<<<<

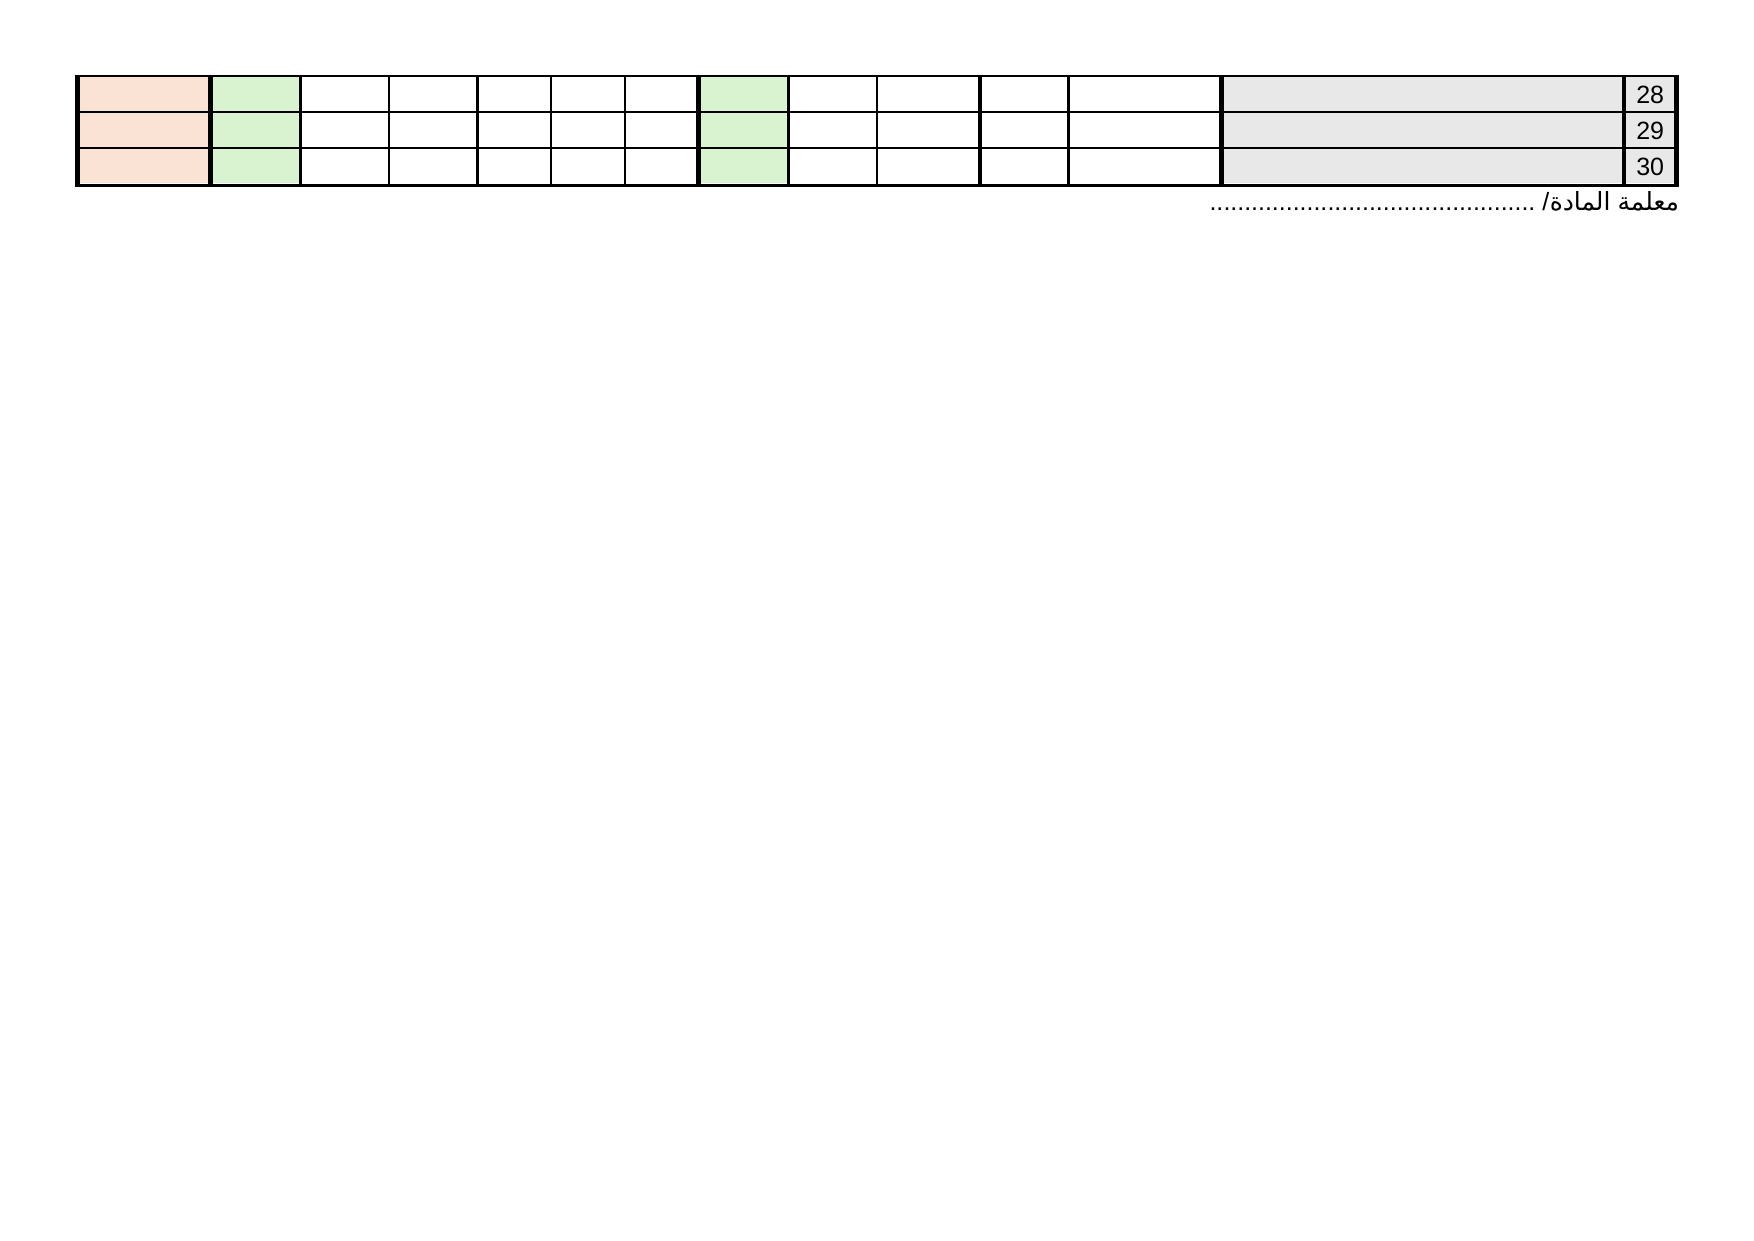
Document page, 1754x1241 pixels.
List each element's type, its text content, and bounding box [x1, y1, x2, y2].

table_cell [1070, 113, 1219, 147]
table_cell [982, 149, 1067, 183]
table_cell [390, 113, 476, 147]
table_cell [1070, 149, 1219, 183]
table_cell [878, 113, 978, 147]
table_cell [80, 149, 208, 183]
table_cell [213, 77, 299, 111]
table_cell [390, 77, 476, 111]
table_cell [302, 77, 388, 111]
table_cell [626, 149, 696, 183]
table_cell [390, 149, 476, 183]
table_cell [213, 113, 299, 147]
table_cell [701, 113, 787, 147]
table_cell [878, 77, 978, 111]
table_cell [790, 149, 876, 183]
table_cell [790, 77, 876, 111]
table_cell [302, 149, 388, 183]
table_cell [626, 113, 696, 147]
table_cell [213, 149, 299, 183]
table_cell [552, 113, 624, 147]
table_cell [80, 77, 208, 111]
table_cell [1224, 113, 1622, 147]
table_cell [1070, 77, 1219, 111]
table_cell [626, 77, 696, 111]
table_cell [1224, 77, 1622, 111]
table_cell [302, 113, 388, 147]
table_cell [479, 149, 550, 183]
table_cell [982, 113, 1067, 147]
table_cell 28 [1626, 77, 1674, 111]
table_cell [479, 77, 550, 111]
text معلمة المادة/ ............................................... [75, 187, 1679, 215]
table_cell [1224, 149, 1622, 183]
table_cell [982, 77, 1067, 111]
table_cell [552, 149, 624, 183]
table_cell [878, 149, 978, 183]
table_cell [479, 113, 550, 147]
table_cell [790, 113, 876, 147]
table_cell 29 [1626, 113, 1674, 147]
table_cell [701, 149, 787, 183]
table_cell [80, 113, 208, 147]
table_cell [701, 77, 787, 111]
table_cell 30 [1626, 149, 1674, 183]
table_cell [552, 77, 624, 111]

>>>>

**WHAT TO WORK ON:** In your copy of the entries above, leave out the pictures and keep every word exact.

**RESPONSE BELOW:**
Document page, 1754x1241 pixels.
List each element's type, its text content, and bounding box [x1, y1, x2, y2].

table_cell [1070, 113, 1219, 147]
table_cell [982, 149, 1067, 183]
table_cell [390, 113, 476, 147]
table_cell [1070, 149, 1219, 183]
table_cell [878, 113, 978, 147]
table_cell [80, 149, 208, 183]
table_cell [213, 77, 299, 111]
table_cell [390, 77, 476, 111]
table_cell [302, 77, 388, 111]
table_cell [626, 149, 696, 183]
table_cell [390, 149, 476, 183]
table_cell [213, 113, 299, 147]
table_cell [701, 113, 787, 147]
table_cell [878, 77, 978, 111]
table_cell [790, 149, 876, 183]
table_cell [790, 77, 876, 111]
table_cell [302, 149, 388, 183]
table_cell [626, 113, 696, 147]
table_cell [213, 149, 299, 183]
table_cell [552, 113, 624, 147]
table_cell [80, 77, 208, 111]
table_cell [1224, 113, 1622, 147]
table_cell [1070, 77, 1219, 111]
table_cell [626, 77, 696, 111]
table_cell [1224, 77, 1622, 111]
table_cell [302, 113, 388, 147]
table_cell [479, 149, 550, 183]
table_cell [982, 113, 1067, 147]
table_cell 28 [1626, 77, 1674, 111]
table_cell [479, 77, 550, 111]
text معلمة المادة/ ............................................... [75, 187, 1679, 215]
table_cell [1224, 149, 1622, 183]
table_cell [982, 77, 1067, 111]
table_cell [552, 149, 624, 183]
table_cell [878, 149, 978, 183]
table_cell [479, 113, 550, 147]
table_cell [790, 113, 876, 147]
table_cell 29 [1626, 113, 1674, 147]
table_cell [701, 149, 787, 183]
table_cell [80, 113, 208, 147]
table_cell [701, 77, 787, 111]
table_cell 30 [1626, 149, 1674, 183]
table_cell [552, 77, 624, 111]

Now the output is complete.